In regard to the proposed changes in course repeatability, LTCC is looking at all courses that students are currently able to repeat and identifying which remain repeatable within the proposed regulation. Of those courses not eligible, the college will identify classes where modifications to their design and content would create additional opportunities for students. Lastly, the college will consider moving certain courses from its “for credit” inventory into its new community education “not for credit” program.
These may include classes in physical education and our visual and performing arts areas.
With all of these forces at work, the leadership at LTCC is responding with careful analysis of the regulatory changes and our budgets and organization. We are trying to gain additional funding and build partnerships. A recent example is the college’s successful application for the “Upward Bound” TRiO grant, the third TRiO grant secured for LTCC. These grants are at work now serving students at South Tahoe Middle School and High School. We are working with Lake Tahoe Unified School District to build partnerships and maximize both districts’ scarce resources. The college is working with the employee-bargaining units to negotiate a fair and reasonable early retirement package that will help us downsize our organization, meet our projected revenues and reorganize to take advantage of efficiencies.

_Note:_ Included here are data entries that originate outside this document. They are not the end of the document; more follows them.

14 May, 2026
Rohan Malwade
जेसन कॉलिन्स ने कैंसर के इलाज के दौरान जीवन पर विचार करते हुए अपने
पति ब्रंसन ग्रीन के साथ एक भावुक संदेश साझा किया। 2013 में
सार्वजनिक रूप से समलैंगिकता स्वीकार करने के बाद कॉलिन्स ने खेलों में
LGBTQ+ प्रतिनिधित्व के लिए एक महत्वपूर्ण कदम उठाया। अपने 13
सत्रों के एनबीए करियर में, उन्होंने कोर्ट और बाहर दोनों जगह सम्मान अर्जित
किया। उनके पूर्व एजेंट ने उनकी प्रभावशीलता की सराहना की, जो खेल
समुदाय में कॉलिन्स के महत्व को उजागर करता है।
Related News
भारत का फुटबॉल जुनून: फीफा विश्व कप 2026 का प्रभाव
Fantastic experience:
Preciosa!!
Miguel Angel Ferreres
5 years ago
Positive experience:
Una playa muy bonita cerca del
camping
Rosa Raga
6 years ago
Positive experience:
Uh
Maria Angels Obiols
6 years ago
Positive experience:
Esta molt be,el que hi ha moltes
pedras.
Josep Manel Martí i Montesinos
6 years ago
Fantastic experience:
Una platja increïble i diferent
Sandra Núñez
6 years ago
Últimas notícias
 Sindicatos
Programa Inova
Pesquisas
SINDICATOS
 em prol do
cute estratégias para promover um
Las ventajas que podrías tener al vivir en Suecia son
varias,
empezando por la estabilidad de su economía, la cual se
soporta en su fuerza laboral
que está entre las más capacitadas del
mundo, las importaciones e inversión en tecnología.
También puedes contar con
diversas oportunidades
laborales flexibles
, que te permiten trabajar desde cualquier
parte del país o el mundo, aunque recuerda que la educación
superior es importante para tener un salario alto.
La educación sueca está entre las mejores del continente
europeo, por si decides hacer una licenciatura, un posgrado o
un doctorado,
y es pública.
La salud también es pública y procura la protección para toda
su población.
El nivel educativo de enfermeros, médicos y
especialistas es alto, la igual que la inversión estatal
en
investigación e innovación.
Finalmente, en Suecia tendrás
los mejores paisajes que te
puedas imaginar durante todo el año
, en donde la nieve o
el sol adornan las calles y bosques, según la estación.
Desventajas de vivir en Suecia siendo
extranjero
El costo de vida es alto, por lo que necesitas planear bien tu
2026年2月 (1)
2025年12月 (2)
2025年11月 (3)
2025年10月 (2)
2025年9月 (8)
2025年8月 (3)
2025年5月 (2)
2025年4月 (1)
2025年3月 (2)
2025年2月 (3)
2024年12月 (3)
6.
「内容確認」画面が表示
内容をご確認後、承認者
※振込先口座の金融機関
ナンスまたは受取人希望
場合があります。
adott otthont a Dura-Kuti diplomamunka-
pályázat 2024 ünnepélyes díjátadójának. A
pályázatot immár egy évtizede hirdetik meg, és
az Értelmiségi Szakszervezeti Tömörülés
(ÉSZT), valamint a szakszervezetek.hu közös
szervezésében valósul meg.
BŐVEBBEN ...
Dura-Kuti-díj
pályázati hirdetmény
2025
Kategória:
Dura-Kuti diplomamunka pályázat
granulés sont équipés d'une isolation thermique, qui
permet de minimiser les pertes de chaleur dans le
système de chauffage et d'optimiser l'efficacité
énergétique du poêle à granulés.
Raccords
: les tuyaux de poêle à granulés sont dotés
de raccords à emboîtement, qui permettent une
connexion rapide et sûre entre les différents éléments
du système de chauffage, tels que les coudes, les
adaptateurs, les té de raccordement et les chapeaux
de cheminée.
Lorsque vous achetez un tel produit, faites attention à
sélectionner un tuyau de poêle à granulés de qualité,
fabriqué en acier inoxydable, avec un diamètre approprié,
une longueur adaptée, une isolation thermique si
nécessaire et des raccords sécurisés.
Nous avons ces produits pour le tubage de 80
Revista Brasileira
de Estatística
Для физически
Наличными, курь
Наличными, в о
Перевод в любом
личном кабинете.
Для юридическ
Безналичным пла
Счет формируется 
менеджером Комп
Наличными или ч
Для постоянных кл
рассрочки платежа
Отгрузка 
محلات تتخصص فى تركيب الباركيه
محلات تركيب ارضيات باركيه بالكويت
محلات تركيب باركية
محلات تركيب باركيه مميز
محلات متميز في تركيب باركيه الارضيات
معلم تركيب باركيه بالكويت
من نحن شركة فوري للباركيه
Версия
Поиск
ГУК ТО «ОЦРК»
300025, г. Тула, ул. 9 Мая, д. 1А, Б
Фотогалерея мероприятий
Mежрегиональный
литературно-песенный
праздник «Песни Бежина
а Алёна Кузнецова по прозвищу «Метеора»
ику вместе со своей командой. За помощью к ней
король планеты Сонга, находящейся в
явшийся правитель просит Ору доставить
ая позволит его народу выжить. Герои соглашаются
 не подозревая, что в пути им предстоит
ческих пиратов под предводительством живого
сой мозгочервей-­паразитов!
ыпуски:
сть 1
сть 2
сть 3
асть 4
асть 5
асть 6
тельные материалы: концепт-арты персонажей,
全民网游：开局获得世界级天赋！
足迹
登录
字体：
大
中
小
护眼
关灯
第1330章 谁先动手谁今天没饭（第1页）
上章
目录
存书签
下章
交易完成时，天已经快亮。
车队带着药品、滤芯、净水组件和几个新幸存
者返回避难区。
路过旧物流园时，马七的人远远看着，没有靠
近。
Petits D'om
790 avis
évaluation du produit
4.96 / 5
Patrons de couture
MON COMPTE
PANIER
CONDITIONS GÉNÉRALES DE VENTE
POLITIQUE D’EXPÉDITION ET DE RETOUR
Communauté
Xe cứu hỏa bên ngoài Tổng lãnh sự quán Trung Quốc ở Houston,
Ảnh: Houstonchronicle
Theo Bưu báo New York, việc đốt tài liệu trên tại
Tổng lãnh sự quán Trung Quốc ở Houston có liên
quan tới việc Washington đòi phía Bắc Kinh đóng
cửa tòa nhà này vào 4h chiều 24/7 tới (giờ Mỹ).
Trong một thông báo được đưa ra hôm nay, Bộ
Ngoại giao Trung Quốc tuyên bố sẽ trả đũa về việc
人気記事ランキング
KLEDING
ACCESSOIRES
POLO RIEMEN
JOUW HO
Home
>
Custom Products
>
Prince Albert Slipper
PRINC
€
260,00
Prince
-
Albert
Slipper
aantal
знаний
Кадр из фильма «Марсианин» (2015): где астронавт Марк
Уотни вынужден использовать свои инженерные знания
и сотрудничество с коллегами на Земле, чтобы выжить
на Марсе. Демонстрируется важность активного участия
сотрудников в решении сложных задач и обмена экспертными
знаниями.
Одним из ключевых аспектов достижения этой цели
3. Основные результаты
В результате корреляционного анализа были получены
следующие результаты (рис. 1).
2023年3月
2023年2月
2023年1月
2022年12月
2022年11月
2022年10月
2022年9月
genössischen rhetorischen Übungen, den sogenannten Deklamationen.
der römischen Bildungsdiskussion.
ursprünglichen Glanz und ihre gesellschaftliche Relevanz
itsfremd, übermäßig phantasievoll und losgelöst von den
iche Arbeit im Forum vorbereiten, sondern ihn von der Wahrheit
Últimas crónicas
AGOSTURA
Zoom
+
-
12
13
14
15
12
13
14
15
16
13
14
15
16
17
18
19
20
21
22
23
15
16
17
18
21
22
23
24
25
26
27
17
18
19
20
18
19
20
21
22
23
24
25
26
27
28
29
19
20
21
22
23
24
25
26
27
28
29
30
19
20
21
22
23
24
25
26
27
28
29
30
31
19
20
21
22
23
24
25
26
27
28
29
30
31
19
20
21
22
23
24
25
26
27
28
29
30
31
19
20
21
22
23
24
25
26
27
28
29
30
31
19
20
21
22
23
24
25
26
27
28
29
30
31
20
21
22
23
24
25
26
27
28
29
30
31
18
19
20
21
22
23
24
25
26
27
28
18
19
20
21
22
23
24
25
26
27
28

Last, but not least, we will be creating a task force in the fall of community members, local and college leaders to start working on the vision of facilitating four year higher education opportunities.
We have challenges, and out of those challenges arise opportunities. I believe LTCC can move into a sustainable future and continue to provide access to higher education in South Lake Tahoe. We hope we can count on the support of our community to move our college into the future.
– Dr. Kindred Murillo is the superintendent and president of Lake Tahoe Community College.